Il primo motivo è inammissibile perché generico, in quanto non aggredisce nessuna specifica ratio decidendi.
Il secondo motivo è inammissibile, perché il ricorrente contesta l’accertamento in fatto espresso dalla Corte territoriale della situazione generale del paese di provenienza del ricorrente e della sua regione di origine (Casamance) sulla base di specifiche informazioni tratte da fonti indicate, cui il ricorrente contrappone generiche informazioni, peraltro tratte da fonti informative (viaggiare sicuri) inapprezzabili ai fini indicati.

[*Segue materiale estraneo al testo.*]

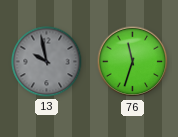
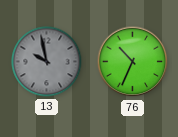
76: 11:33 -> 10:34
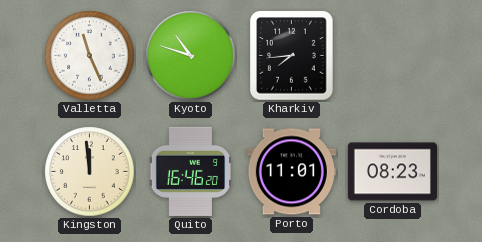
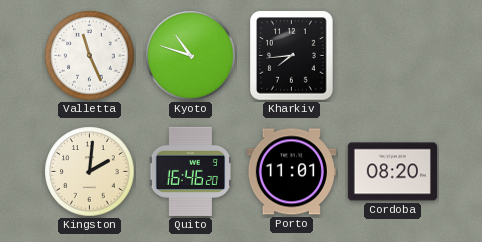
Kingston: 11:59 -> 2:01
Cordoba: 08:23 -> 08:20
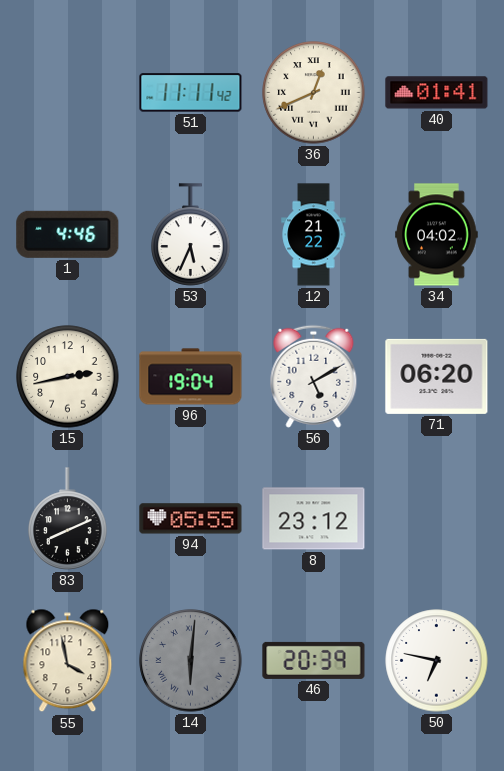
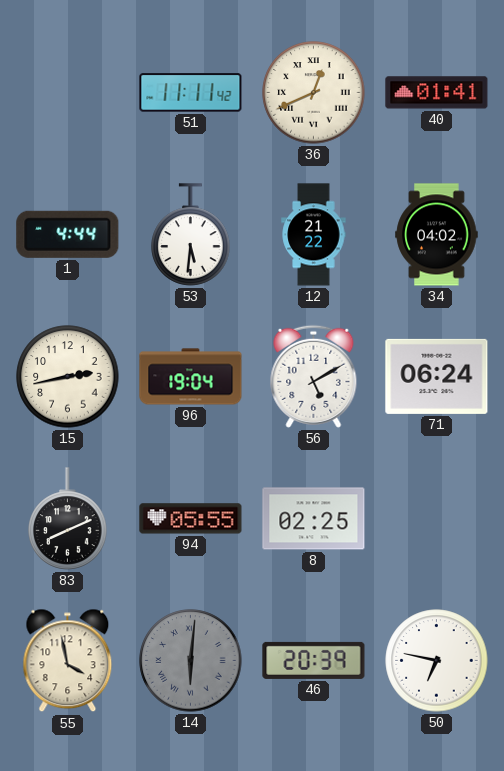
1: 4:46 -> 4:44
53: 5:34 -> 5:31
71: 06:20 -> 06:24
8: 23:12 -> 02:25
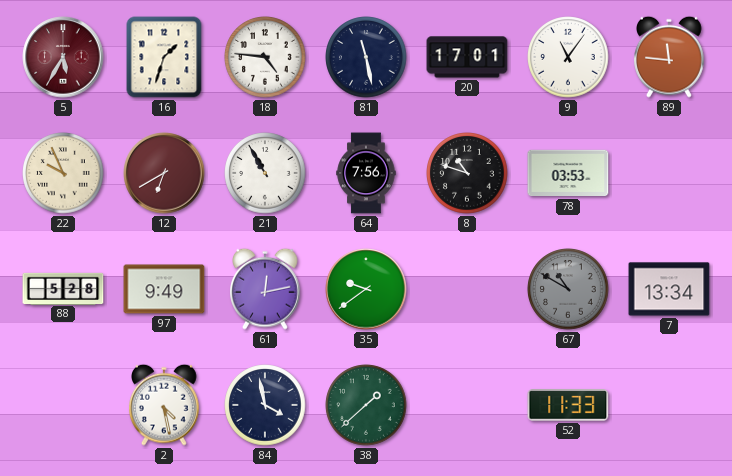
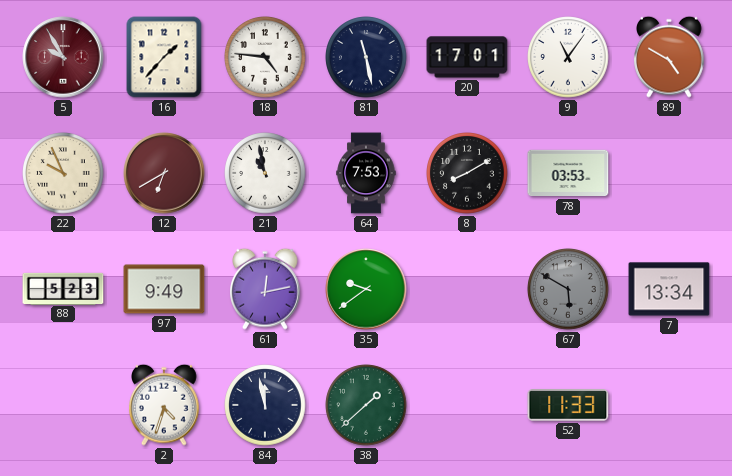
5: 5:35 -> 9:55
16: 1:33 -> 1:37
89: 11:46 -> 4:50
21: 10:55 -> 10:58
64: 7:56 -> 7:53
8: 10:48 -> 8:10
88: 5:28 -> 5:23
67: 10:50 -> 5:50
2: 4:28 -> 4:33
84: 3:58 -> 11:58
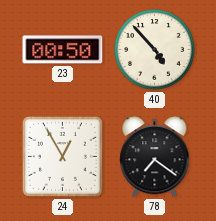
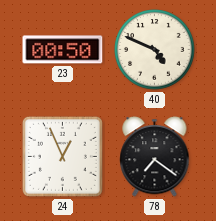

Il terzo motivo è inammissibile, perché generico, in quanto non aggredisce nessuna specifica ratio decidendi della sentenza impugnata, mentre la produzione in questa sede del contratto di lavoro successivo alla sentenza della Corte territoriale è inammissibile, ex art. 372 c.p.c..
Il quarto motivo è inammissibile perché generico, in quanto non evidenzia quale incidenza abbia avuto il soggiorno trascorso in Libia sulle condizioni di vulnerabilità del richiedente (Cass. n. 28781/20). Il quinto motivo è inammissibile, ex art. 360 bis c.p.c., perché non risultano esser stati indicati nel giudizio di merito fatti nuovi a sostegno della domanda né sono stati indicati specifici profili della narrazione reputati meritevoli di essere chiariti (Cass. n. 21584/20), tanto più in sede di appello.
Il sesto motivo è inammissibile, perché pone all’attenzione di questa Corte una questione nuova, che non è mai stata oggetto di dibattito processuale.
La mancata costituzione dell’amministrazione statale esonera il collegio dal provvedere sulle spese.
P.Q.M.
LA CORTE SUPREMA DI CASSAZIONE
Dichiara il ricorso inammissibile.
Ai sensi del D.P.R. n. 115 del 2002, art. 13, comma 1 quater, dà atto della sussistenza dei presupposti per il versamento, ove dovuto, da parte del ricorrente dell’ulteriore importo a titolo di contributo unificato pari a quello corrisposto per il ricorso, a norma dello stesso art. 13, comma 1 bis.
Così deciso in Roma, nella Camera di consiglio, il 26 ottobre 2021.